Evaluating Visual Accuracy in AI-Generated Images of Malaysian-themed Icons
by Azahar Harun, Mohd Zaki Mohd Fadil, Tengku Shahril Norzaimi Tengku Hariffadzillah
Published: January 28, 2026 • DOI: 10.47772/IJRISS.2026.10100164
Abstract
Generative AI models are becoming widely accessible, enabling users across diverse backgrounds to create unprecedented artwork. However, this accessibility raises questions regarding the accuracy with which these models portray real-world subjects. Therefore, this paper examines three prominent generative AI models—Midjourney, DALL-E, and Stable Diffusion—to evaluate their efficacy in generating images of specific Malaysian-themed icons. Utilizing simple text prompts, the research phase was rigorously recorded and evaluated by an expert panel based on the Visual Appeal Rating Scale (VARS), encompassing eight criteria: Reliability, Consistency, Credibility, Professionalism, Aesthetics, Artistry, Harmony, and Balance. The results of the study indicate notable differences in model performance depending upon subject complexity.

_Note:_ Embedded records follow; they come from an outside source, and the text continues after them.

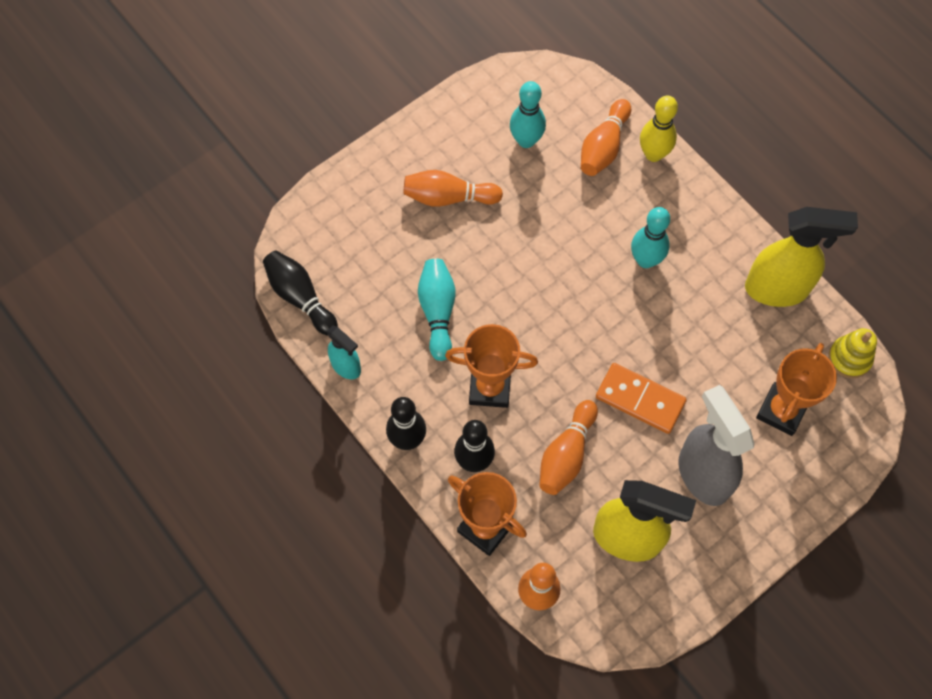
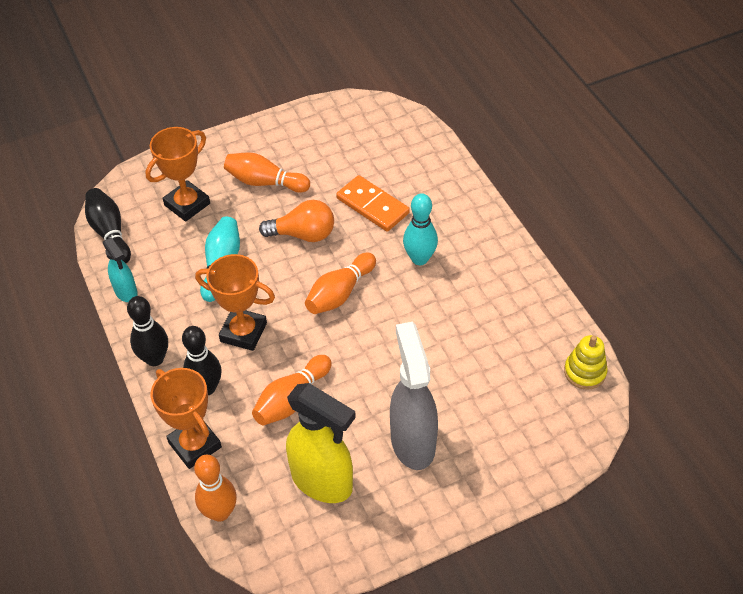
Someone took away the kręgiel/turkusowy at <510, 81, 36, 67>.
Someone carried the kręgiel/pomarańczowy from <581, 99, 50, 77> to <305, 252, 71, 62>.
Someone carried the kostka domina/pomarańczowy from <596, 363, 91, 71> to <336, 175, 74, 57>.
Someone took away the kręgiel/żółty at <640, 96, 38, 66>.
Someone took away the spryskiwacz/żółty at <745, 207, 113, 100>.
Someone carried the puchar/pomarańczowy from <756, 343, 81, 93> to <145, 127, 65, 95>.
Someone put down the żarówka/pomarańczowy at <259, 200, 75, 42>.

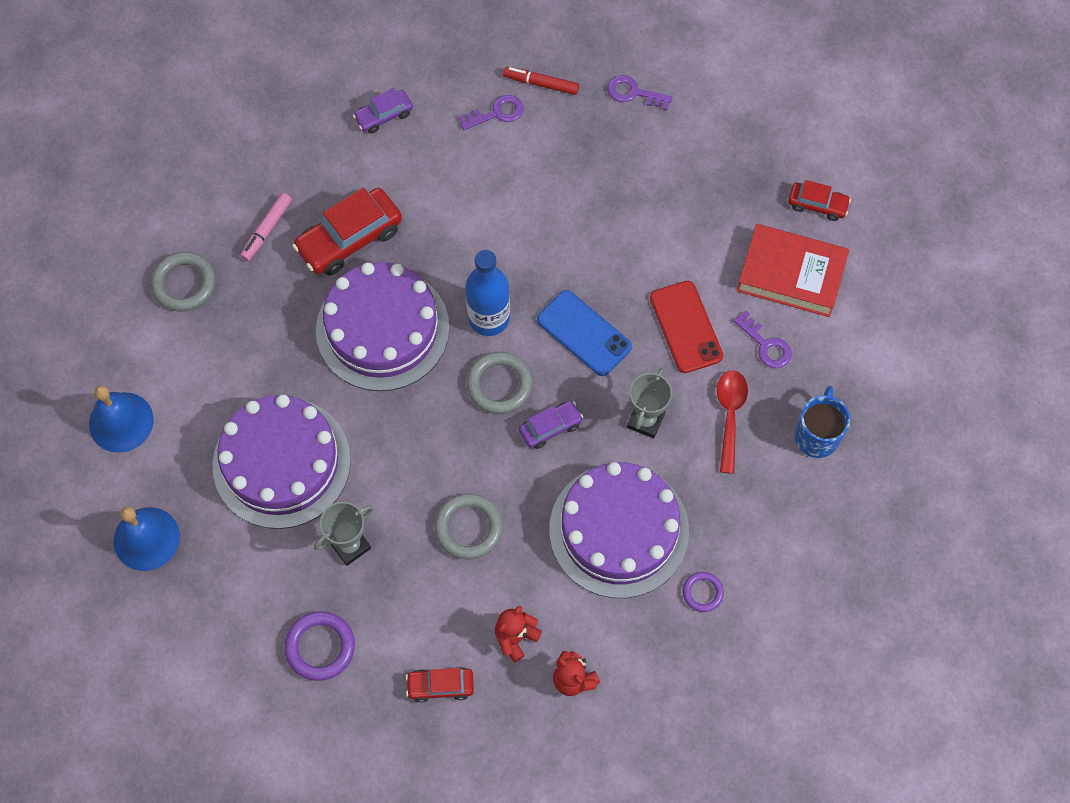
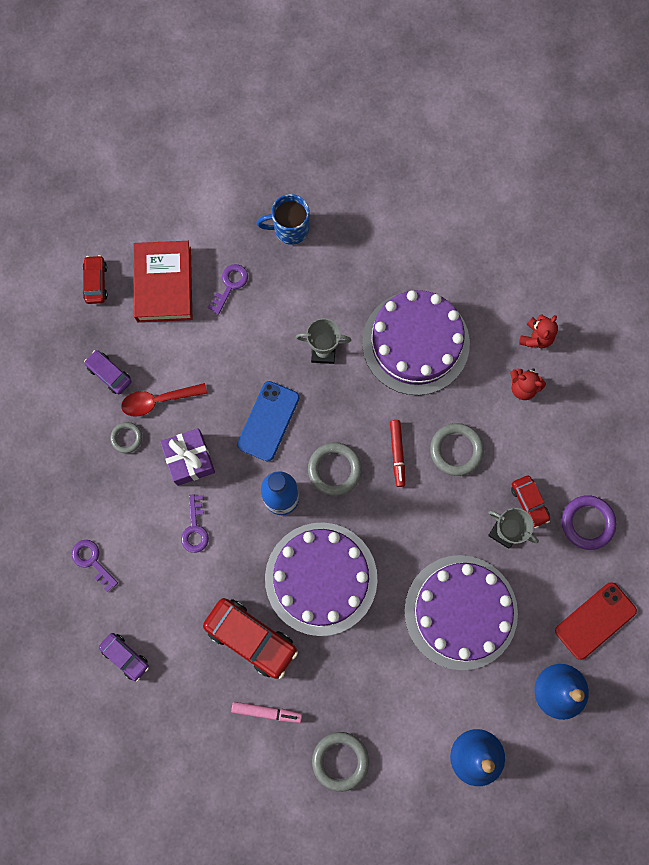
Someone carried the samochód/czerwony from <406, 667, 68, 36> to <511, 475, 39, 53>.
Someone carried the flamaster/czerwony from <503, 67, 76, 28> to <390, 420, 15, 67>.
Someone carried the samochód/fioletowy from <519, 401, 64, 48> to <84, 350, 48, 44>.
Someone carried the klucz/fioletowy from <607, 75, 65, 35> to <181, 494, 28, 59>.
Someone carried the telefon/czerwony from <650, 281, 73, 92> to <555, 582, 82, 78>.
Someone took away the pierścień/fioletowy at <683, 572, 41, 40>.
Someone carried the łyżka/czerwony from <717, 370, 31, 104> to <121, 383, 86, 34>.
Someone put down the pierścień/szary at <110, 422, 32, 31>.
Someone put down the prezent/fioletowy at <160, 428, 55, 58>.

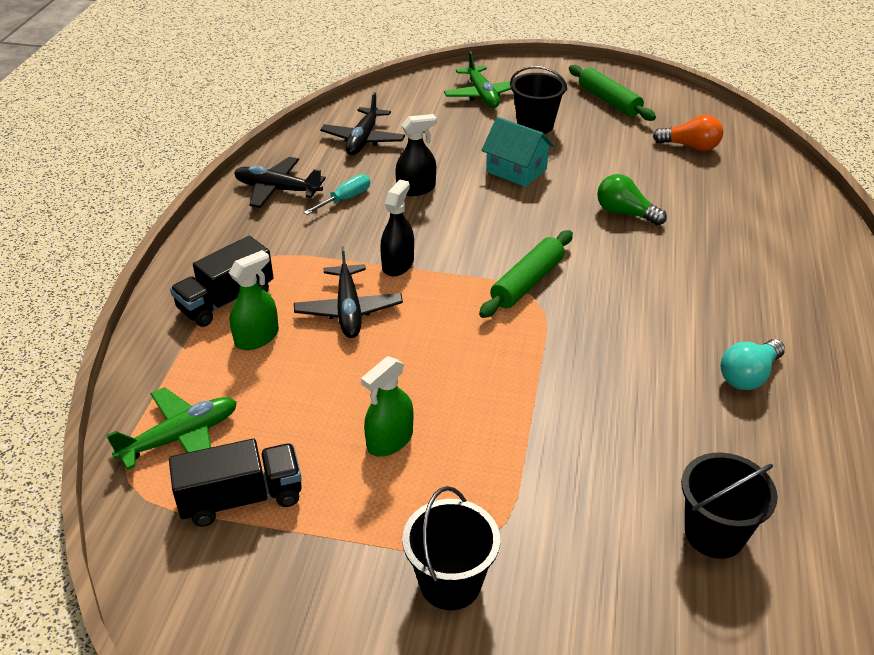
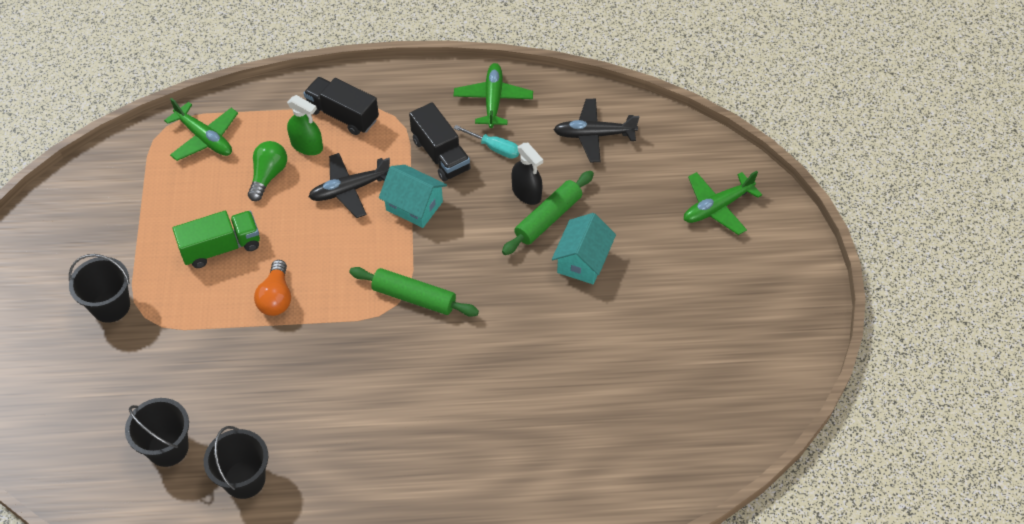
Someone carried the ciężarówka/czarny from <169, 439, 133, 88> to <409, 102, 62, 80>.
Someone repainted the samolot/czarny at <234, 157, 92, 51>, which became the samolot/zielony at <454, 63, 79, 65>.
Someone swapped the spryskiwacz/zielony at <361, 356, 52, 100> for the ciężarówka/zielony at <173, 211, 87, 57>.
Someone swapped the spryskiwacz/czarny at <380, 180, 34, 96> for the domek/turkusowy at <379, 165, 68, 63>.
Someone carried the wiadro/czarny from <510, 66, 57, 68> to <204, 426, 64, 73>.
Someone carried the wałek do ciasta/zielony from <569, 65, 87, 56> to <502, 171, 92, 84>.
Someone carried the żarówka/zielony from <597, 174, 70, 52> to <248, 141, 39, 60>.
Someone carried the żarówka/pomarańczowy from <653, 115, 70, 36> to <254, 260, 37, 56>.
Someone took away the żarówka/turkusowy at <721, 339, 64, 51>.

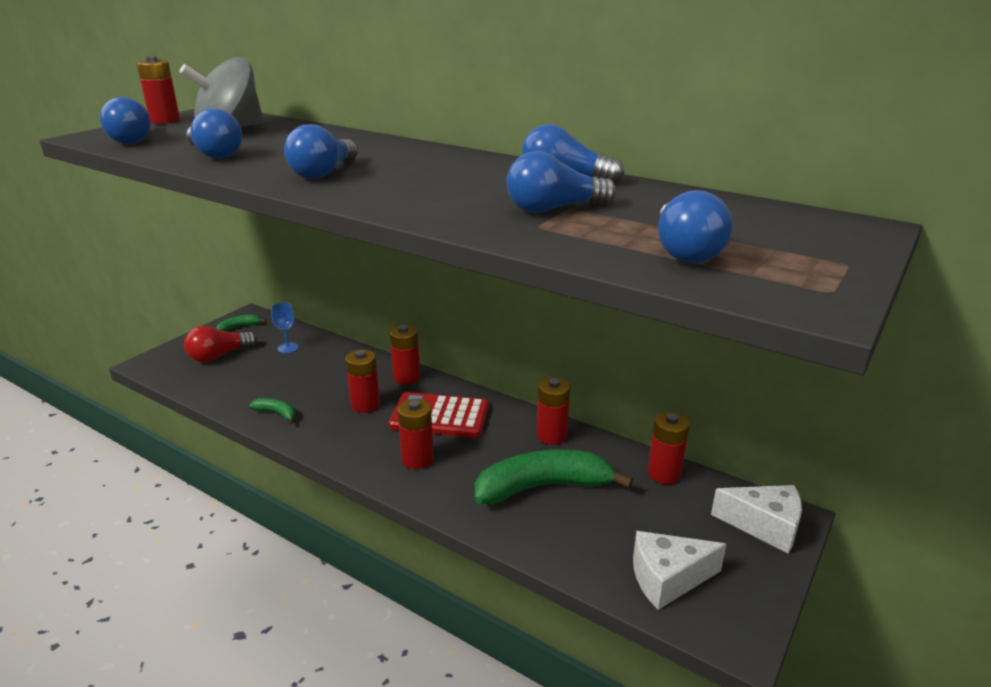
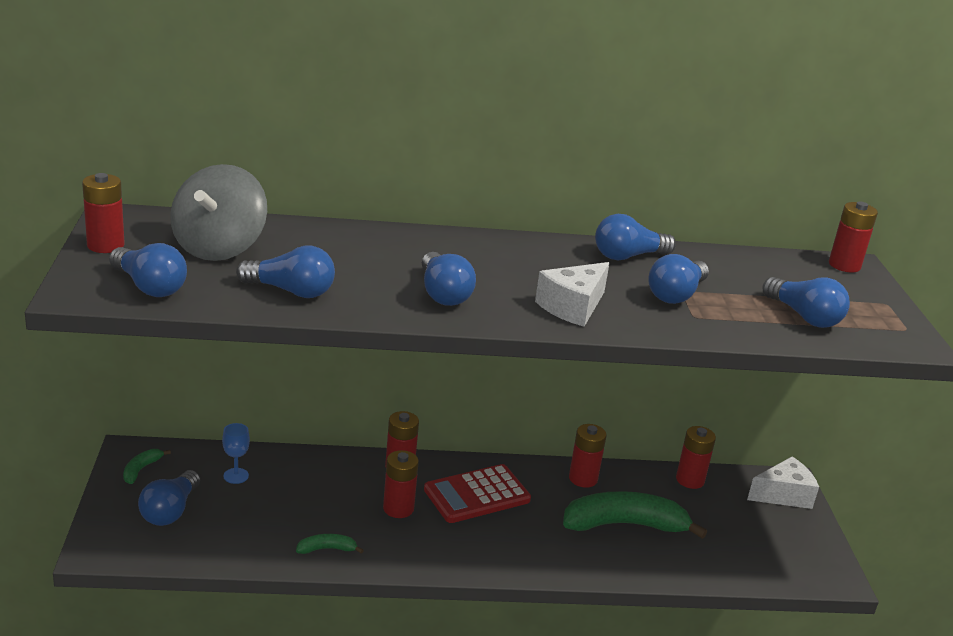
Someone repainted the żarówka/czerwony at <184, 326, 73, 36>, which became the żarówka/niebieski at <138, 470, 62, 56>.
Someone carried the bateria/czerwony from <398, 399, 36, 70> to <829, 202, 49, 71>.
Someone rotated the banan/zielony at <475, 449, 158, 55> by 45 degrees clockwise.
Someone carried the ser/biały from <633, 531, 94, 79> to <535, 262, 74, 65>.

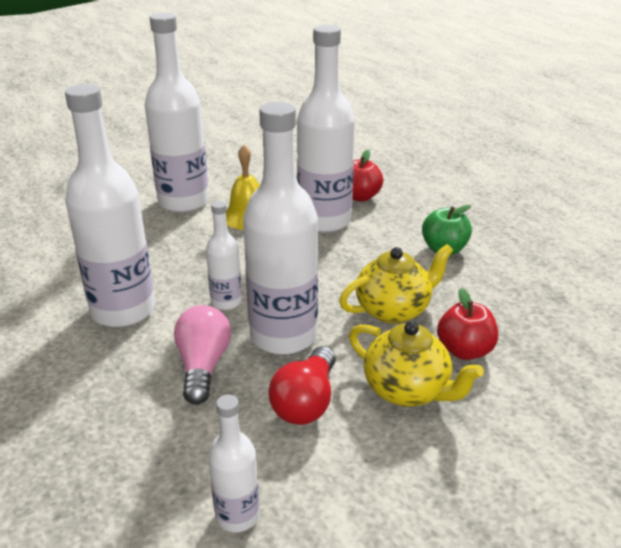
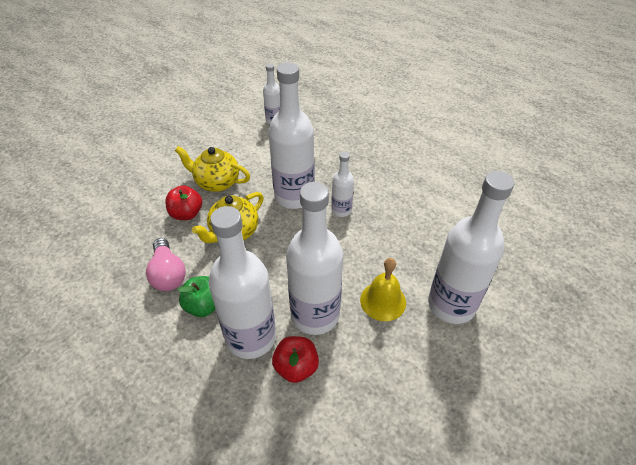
Someone carried the butelka/biały from <65, 84, 90, 243> to <209, 206, 67, 153>.
Someone carried the żarówka/różowy from <174, 305, 57, 100> to <146, 238, 40, 53>.
Someone took away the żarówka/czerwony at <269, 346, 67, 79>.

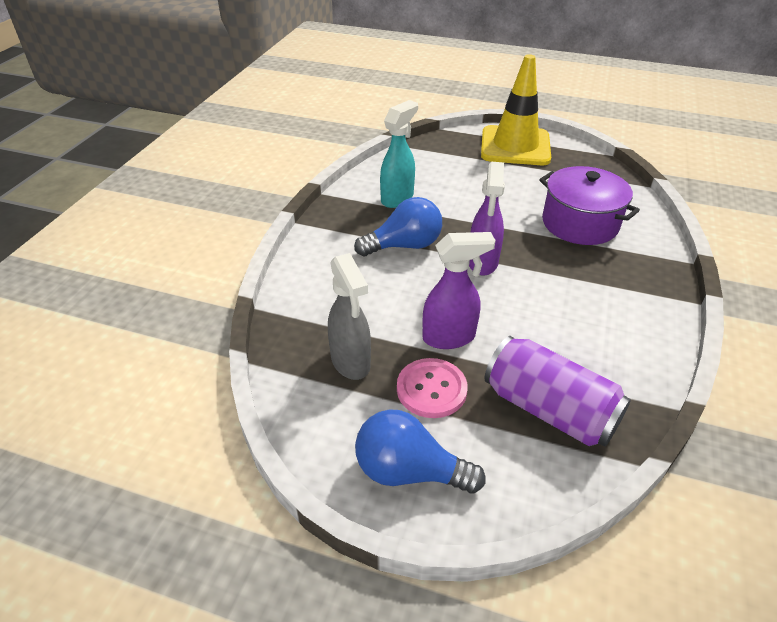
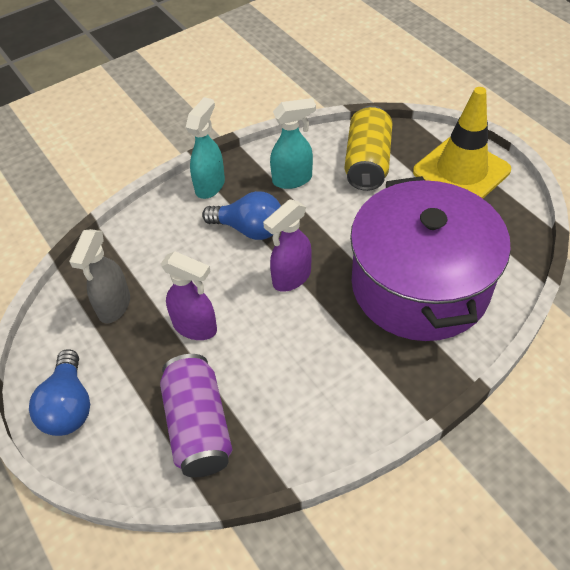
Someone rotated the żarówka/niebieski at <355, 410, 131, 83> by 150 degrees counterclockwise.
Someone took away the guzik/różowy at <397, 358, 71, 60>.
Someone scaled the garnek/fioletowy at <539, 166, 101, 79> by 1.71.
Someone put down the spryskiwacz/turkusowy at <186, 97, 39, 102>.
Someone put down the puszka/żółty at <345, 106, 47, 85>.

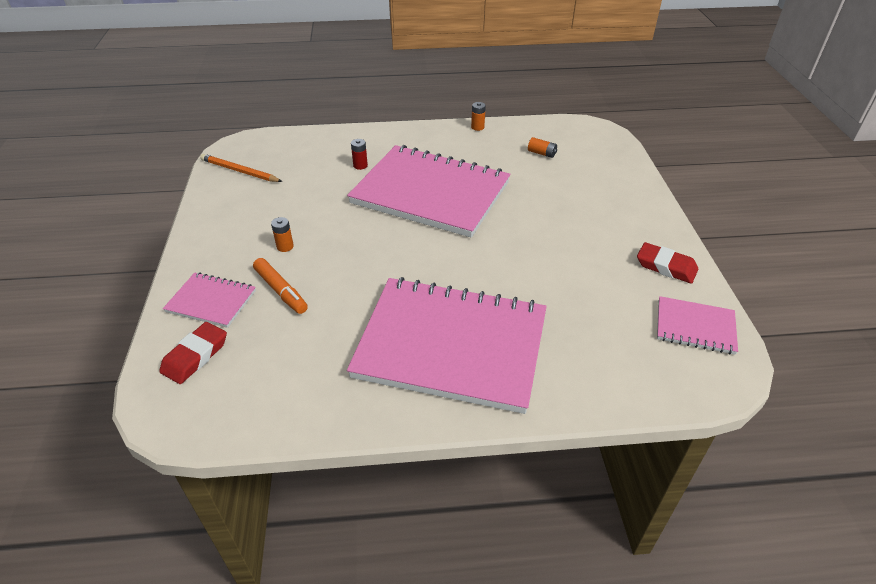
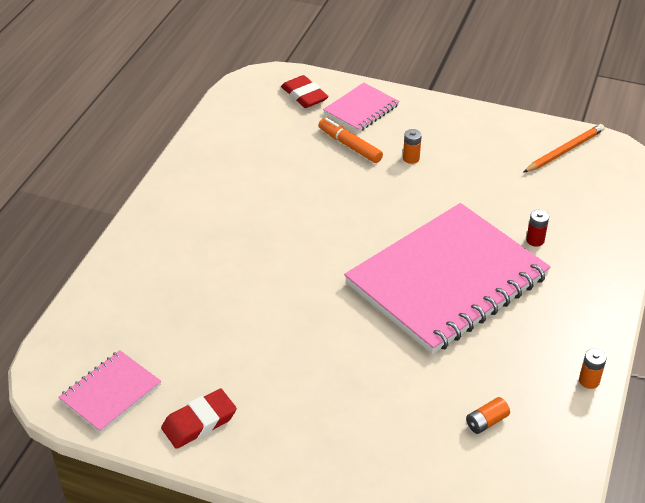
Someone rotated the flamaster/pomarańczowy at <253, 258, 55, 56> by 60 degrees clockwise.
Someone took away the zeszyt/różowy at <347, 277, 200, 137>.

Midjourney emerged as the preeminent leader (Overall Mean: 3.25), exhibiting remarkable skill in culinary portrayal, attaining "Near Perfect" expert agreement on the aesthetics of the Nasi Lemak images. Stable Diffusion achieved a close second place (Overall Mean: 3.23), demonstrating proficiency in managing intricate structural geometry (Landmarks) and portraiture; yet, its elevated scores frequently coincided with "Slight" agreement, signifying considerable subjectivity in its technical performance. DALL-E was positioned third as a generalist model, yielding balanced albeit frequently contentious outcomes among specialists. A significant "Cultural Accuracy Gap" was identified across all models, wherein the representation of particular cultural icons (Politician) and intricate architecture (Landmark) was considerably more difficult than that of broad subjects (Food). DALL-E demonstrated significant inability in depicting the Malaysian politician, due to ethical concern. The study indicates that the existing generative AI models are specialized rather than universal; achieving high visual fidelity necessitates the deliberate selection of the model most appropriate for the specific aesthetic or structural requirements of the assignment.